There are several questions around a trade card of the former heavyweight world champion

For nearly two decades, the legendary Joe Louis dominated heavyweight boxing. Debuting in 1934, his career stretched to 1951 before he finished with a career 66-3 record. Along the way, Louis was the heavyweight champion from 1937 until the fall of 1950.

The majority of advertising trade cards were issued in the 19th century. But some did spill over into the 1900s and Louis found himself on that was issued for Wittone tonic.

Like many such health tonics, Wittone stated its product was good for the overall health of the body. Specifically, it touted helping with regular function of the liver, kidneys, stomach, blood, and nervous system.

That was nothing new.
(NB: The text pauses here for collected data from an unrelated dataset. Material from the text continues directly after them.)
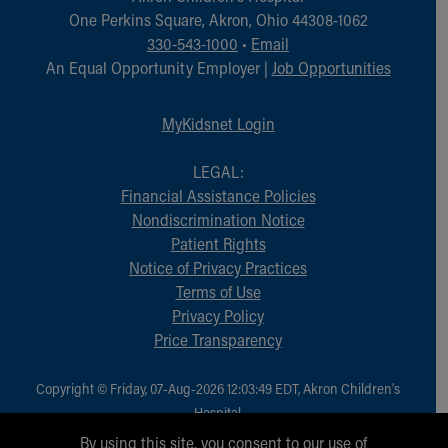
Financial Services
One Perkins Square, Akron, Ohio 44308-1062
Rest Accommodations
330-543-1000
•
Email
Visiting
An Equal Opportunity Employer |
Job Opportunities
Gift Shop
Department of Public Safety
MyKidsnet Login
Health Info
Health Information
LEGAL:
Healthy Info, Healthy Kids
Financial Assistance Policies
Inside Children's Blog
Nondiscrimination Notice
KidsHealth Topics
Patient Rights
Family Library
Notice of Privacy Practices
Educational Resources
Terms of Use
Injury Prevention
Privacy Policy
Medical Records
Price Transparency
Symptom Checker
Skip to main content
Copyright © Friday, 07-Aug-2026 12:03:49 EDT, Akron Children‘s
Hospital.
All Rights Reserved.
By using this site, you consent to our use of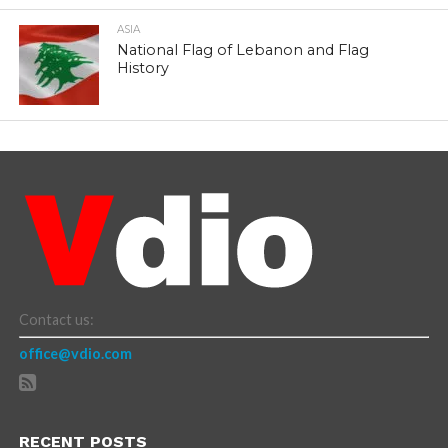
ASIA
National Flag of Lebanon and Flag
History
Contact us:
office@vdio.com
RECENT POSTS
All sorts of companies made all sorts of claims to improve health — so much so that consumers began to be wary of them, suspecting they were often rooted in alcohol or drugs. But Wittone specifically added that their product contained no alcohol, narcotics, or habit-forming drugs. Fine.

It should be pointed out that some backs of these cards are known to be blank-backed. That has led some to wonder if they were used by a variety of businesses like most trade cards were. However, I’ve never seen them with any other business name. They could have been initially blank-backed issues and then picked up by Wittone. But I am not sure they were used by multiple businesses because, to date, I haven’t seen evidence of that.

The card’s value ranges drastically. While it can sell inexpensively and go under the radar at times because it is not well known or often even well advertised, low-grade copies usually start around $30-$40. But it also is not uncommon to see dealers asking $100 for nicer copies in today’s market.

A mysterious background

A few things make this card interesting. Besides the Wittone name on the back, a different name appears in the top border on the front of the cards — The name, “Sportsman’s Gazette” is printed at the top, along with an indication that this is No. 1 in Volume 1. That seems to allude to this card being the first in what was to be a series of cards but I’ve never seen additional cards with that label. And frankly, I’ve never even found evidence of any publication at that time with that name.

Where’s that leave us? No one can say. But given the blank-backed nature of some of these cards, perhaps they were to be distributed by a publication that never was printed and were instead used by Wittone. There are no clear answers to that.

The card’s date of issue

There’s also not a clear answer to the exact date of this issue.

There are so few ideas on that, that some collectors call this a 1930s issue while others say it’s probably from around 1940. Others even say it could have been issued later in the 1940s.

With no reference to a date on the card, or even to the Sportsman’s Gazette, this has been one of those issues that has been impossible to date thus far. It is most commonly dated as a c1940 issue but even that appears to be somewhat of a shot in the dark.

We can date the card slightly. That’s because the title at the bottom references Louis as the champion. Louis won the championship in 1937 by defeating James Braddock and held onto it until his defeat to Ezzard Charles in 1950.

Another clue is given in that the Louis pictured is relatively young. That rules out a late 1940s date when Louis looked markedly more worn. Louis is so young in the picture, in fact, that calling this a late 1930s issue is a very real possibility.

What do I think?

I’ve looked at hundreds of Louis photos from his early years to his later years. I’ve never found an exact match for this photo but, comparing it against others, this looks like a late 1930s issue to me. Still, I don’t know that you can call it that without more evidence and the c1940 date covers that time period as well as an early 1940s period.

Still, nailing down the exact year isn’t needed to enjoy this card. At the end of the day, it’s an early card of one of the greatest fighters of all time. I’d love to determine the actual date but that’s all still good enough for me.